Anna with the missing thousand dollars.
“No,” I breathed. “You have got to be—”
“Was there a paternity test done?” Holmes demanded.
“Of course,” Morgan-Vilk said. “Lucien wore his hair longer, in those days. Anna did it herself—plucked a few hairs off his coat and sent them in through a mail service. She showed him the results the week before the election.”
“And he rabbited,” I said.
“Yes,” Morgan-Vilk said. That smile again, like Santa Claus. “Yes, he rabbited. I quite like that term. And when the news broke the next week about me and my mistress—well. My daughter despised me. She despised her mother. And she began worshipping the ‘father’ she’d just discovered she had. She tried to live with him, you know, and he promptly sent her off to school.”
“Our school. She’s working for him now,” I said. “Set me up pretty neatly earlier this week.”
“Oh, I thought he might do something like that. Nasty business.” Morgan-Vilk’s smile faded slightly. “I hate that my girl is mixed up in all of that. You two—well. Like I said, the story about Charlotte and August and Lucien is the sort of nightmare fuel I’ve been running on, thinking about Anna. That man has it in for you, and he’s using my daughter to do it.”

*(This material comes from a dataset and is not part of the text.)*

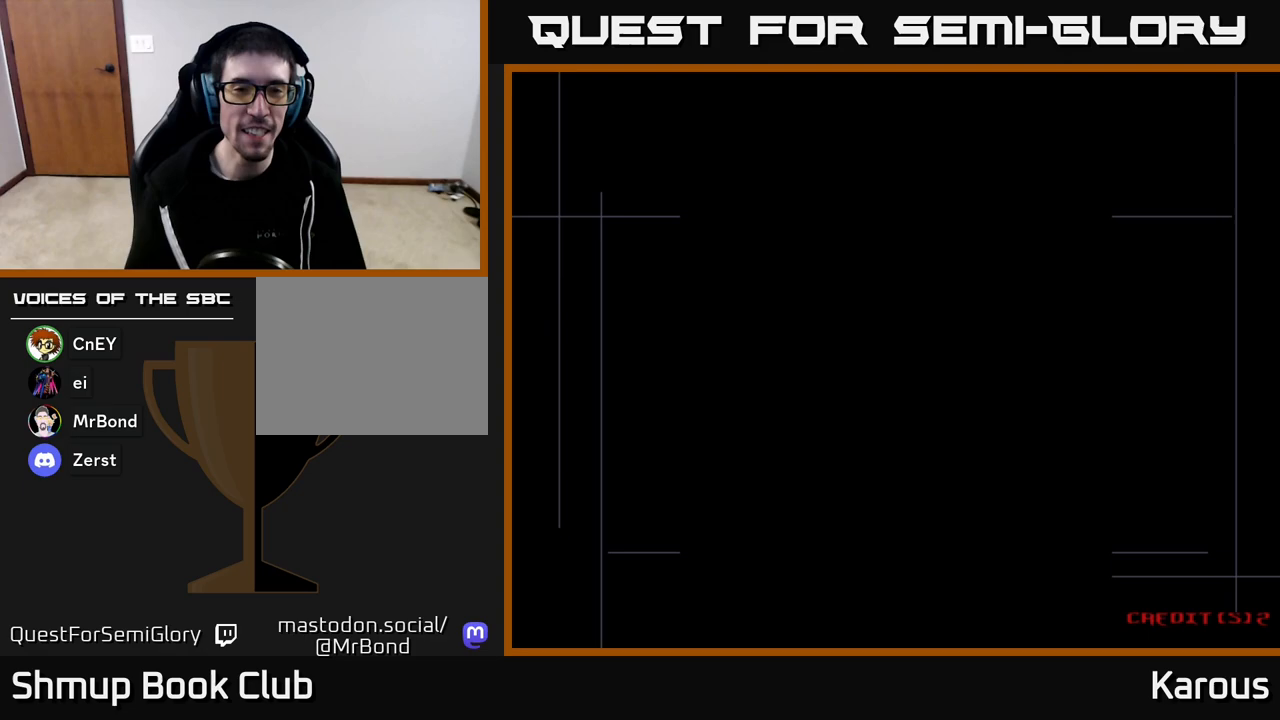
{"buttons": [], "left_stick": "center", "right_stick": "center", "events": [[500, "A", "up"]]}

“I’m sorry,” Milo said, and to my surprise it sounded genuine. Maybe it was because the bottle was almost empty. He stood, unsteadily, to open the document box on the table. “I came here originally to discuss certain actions Mr. Morgan-Vilk could perform to improve his public perception, both here and abroad.”
Even drunk and disheveled, Milo Holmes had a certain sort of dignity that made you loath to talk back to him. But I couldn’t let this one slide. “Right. You being here had nothing to do with taking down Lucien. With helping your sister.”